My neighbor did this with her goats. She fenced off approx 1 acre at a time, it was so thick when she started that you could not see into it at all. Now a year later, you see and walk through, no underbrush at all, also she said once they had the lower part cleared she started putting spools out so they could stand on them and eat up higher. She knew this was going to be a permanent pen and used goat fencing around hers.


----------



## Myakkagoater (Apr 10, 2010)

I think what you are getting ready to do is a great Idea. I started out with 4 goats I bought to clean up an old orange grove that was about 3 acres big. It took them all year to do it but they were successful. The only problem I see with what you are trying to accomplish is that once you get a small portion of cleared to your liking then move everyone the last area will grow back up until you get back. With 20 acre of heavy woods it might be to large a task for your herd. Maybe settle with only getting 25% of it the way you want it and keep it that way for a while before you introduce more acreage to your herd. 
The whole reason I got my goats was for this task itself.. I saw real quick that they kinda pick here then graze there. It seems like nothing is getting accomplished for months. Then after a good long while it starts to take shape. My 4 goats took every bit of a year to clean up the grove. It finally looks nice. After they had been clearing for a while I bushhogged it so they could concentrate on the trees more then the bushes and that seemed to help a bunch. 
Good luck with your project

Tom


----------



## Myakkagoater (Apr 10, 2010)

Also as far a as fencing goes. I used electric at first. I ran 4 different strands and made all of them hot. It didn't work very good at all. If it gets real dry out they don't seem to get shocked and they run right through it. What I ended up doing is adding another wire and alternating hot wire ground wire. That works real good. My goats respect that fence now. Hot on bottom then ground then hot then ground then hot. I keep mine tight wwith the spring ratchets for high tensile. They work great and no sag. Befor I would put any up I would take the weedeater and clear a path all the way to the dirt for about 1' wide. This makes it easier to keep the fence from shorting out as much. 

Tom


----------



## imaginationacres (Sep 27, 2009)

thank you very much for the replies. 

Tom your fencing tips are very helpful! I definetely don't want to run into shorts so I'll make sure to clear about a foot around the fencing line. I guess I'll aim to do about an acre or so for the first round and see how that goes with the goaties taking things down. 

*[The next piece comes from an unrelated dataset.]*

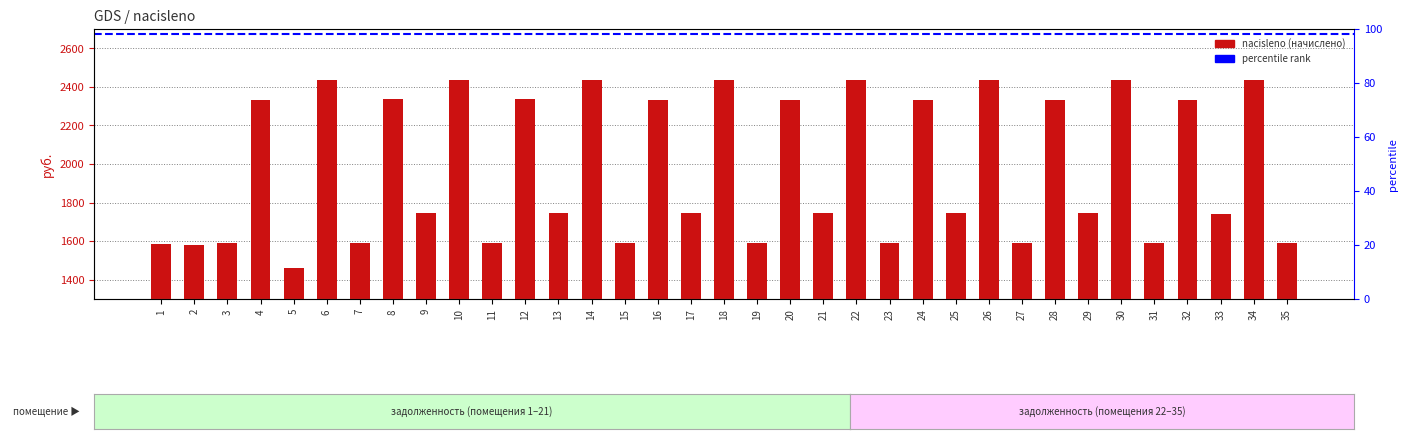

Which has a higher value, 32 or 17?

32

I also have a pot belly pig whose snout is quite the machine, I'm thinking about sending him through after the goats go through to help turn up the stumps and roots.


----------



## StaceyRosado (Oct 5, 2007)

Sounds like a great plan - the goat will love it and you will have reduced feed costs


----------



## DPW (Mar 13, 2010)

Besides clearing brush your goats can also help with the reestablishment of native species of grasses. Depending on how dense the wooded area is you have the option of oversewing the area with seeds of native species of grass. Or any grass that will grow in your area for that matter. 
When the goats are two or three days away from finishing their job simply walk through the area and broadcast your seed of choice. The goats hooves will accomplish the seed to soil contact needed for good germination. Your goats will already have taken care of feritilizing the area.
Just having goats ridding an area of noxious or invasive plant species can give native species a fighting chance. With your pig rooting around afterwards he may disturb the soil enough where native grass seeds that have layed dormant for years may get the chance to germinate and grow.


----------



## toth boer goats (Jul 20, 2008)

I have to agree...it is good... all the way around..... :hi5: :greengrin:


----------



## Native87 (Jan 24, 2010)

Your plan is pretty much exactly like I have been doing. I fence of a big area and let the goats do their thing. You will be amazed of the difference the make in an area. Last spring and summer I would cut a few trees a day down for 
the goats also to strip of the leaves and leave me some firewood. (No Poison Trees or Shrubs). I was clearing my land for more pasture and vegetable plots, gaining firewood, fencing my property, and fertilizing all at one time. When the goats were finished with the area I would clean up the brush (bonfires this winter)  Gather the wood and then I let my hogs go through the area. So end result was spectacular. Well fed happy goats, very content hogs, and lots of great space for the upcoming growing season. Stick to your plan and before you know it you will have some brand new area to open to MORE goats!!! hehehehe



ETA: Just because its winter does not mean the goats are finished. I have large areas of pine that they love to work in for greenery. I skip the deciduous trees for next spring/summer and then just repeat and repeat. I have heard that pine can act as a natural wormer. Keep It UP. You will be very proud of yourself and herd. :laugh: ~Terry :laugh:


----------



## imaginationacres (Sep 27, 2009)

Thank you so much for all the wonderful input! I'm very excited to start this clearing project off.  Terry I'm so glad that the goat/hog method has been succesful for your homestead, it makes me want to start right away. And DPW I will try the seeding method you recommend too, thank you. I wish there wasn't so much snow on the ground or I'd be out there scoping out where to fence!


----------



## pawpower (Nov 23, 2015)

I have a full acre, and half of it was never cleared. How many and what kind of goats do I get for the job. TIA for the information!!!


----------



## cybercat (Oct 18, 2007)

Pawpower, any breed will work. Large breed no more than 4. They will have it done in short time. Depending on what is growing.


----------